Magic Mirror, Ed Pinsent

Eibonvale Press here takes a very successful first step into comics publishing. The artwork, most of it originally appearing in fanzine-type publications in the eighties and nineties, looks fantastic, Pinsent's bold black lines reproducing with perfect clarity – though if you flick through without reading you might imagine it formless nonsense, such is the variety of strange, apparently random imagery it presents. However, once you begin to read, the coherence of each individual story becomes clear. Useful notes from the author help clarify his intentions, but leave room for the reader's personal response. Among my favourites were the two-part tale of The Last Eskimo, who awakes from a ten-thousand year freeze to hunt down the wandering moon, and The Lion Sleeps Tonite, about a stationery thief confronted by his own criminality.
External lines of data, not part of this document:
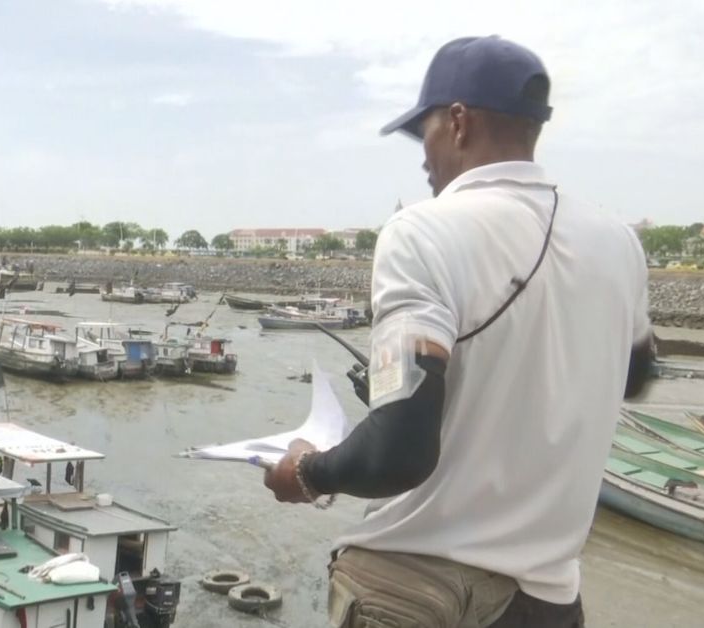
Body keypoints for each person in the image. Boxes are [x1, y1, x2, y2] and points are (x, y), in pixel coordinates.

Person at [263, 35, 653, 627]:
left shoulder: (421, 232)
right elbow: (633, 378)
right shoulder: (619, 242)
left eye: (426, 134)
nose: (424, 157)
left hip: (423, 589)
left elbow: (399, 454)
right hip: (546, 600)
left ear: (460, 122)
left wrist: (306, 470)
After a series of equally varied and interesting shorts – divided into humorous tales, fables, family tales, Astorial anecdotes, poems and dark tales  – the book takes a slight dip with the first three Windy Wilberforce stories. Predating many of the other strips, they are a little dull and over-long (not to mention that their tale of stupidity caused by "nigrification" is open to a very unsympathetic reading), but important parts of the collection in that they establish Windy as an essentially decent human being. With the next story things are back to the usual high quality – but Windy himself is at his worst, becoming a paper dictator and earning himself the wrath of the world's trees! After an odd pair of shorts, the last ninety pages are devoted to a hallucinatory, prophetic Wilberforce epic, The Saga of the Scroll, which is breathtaking, ambitious, experimental and not a little baffling, in the best possible way.

Well worth the attention of anyone interested in indie comics, or indeed anyone who has enjoyed other Eibonvale books, among which it sits very comfortably.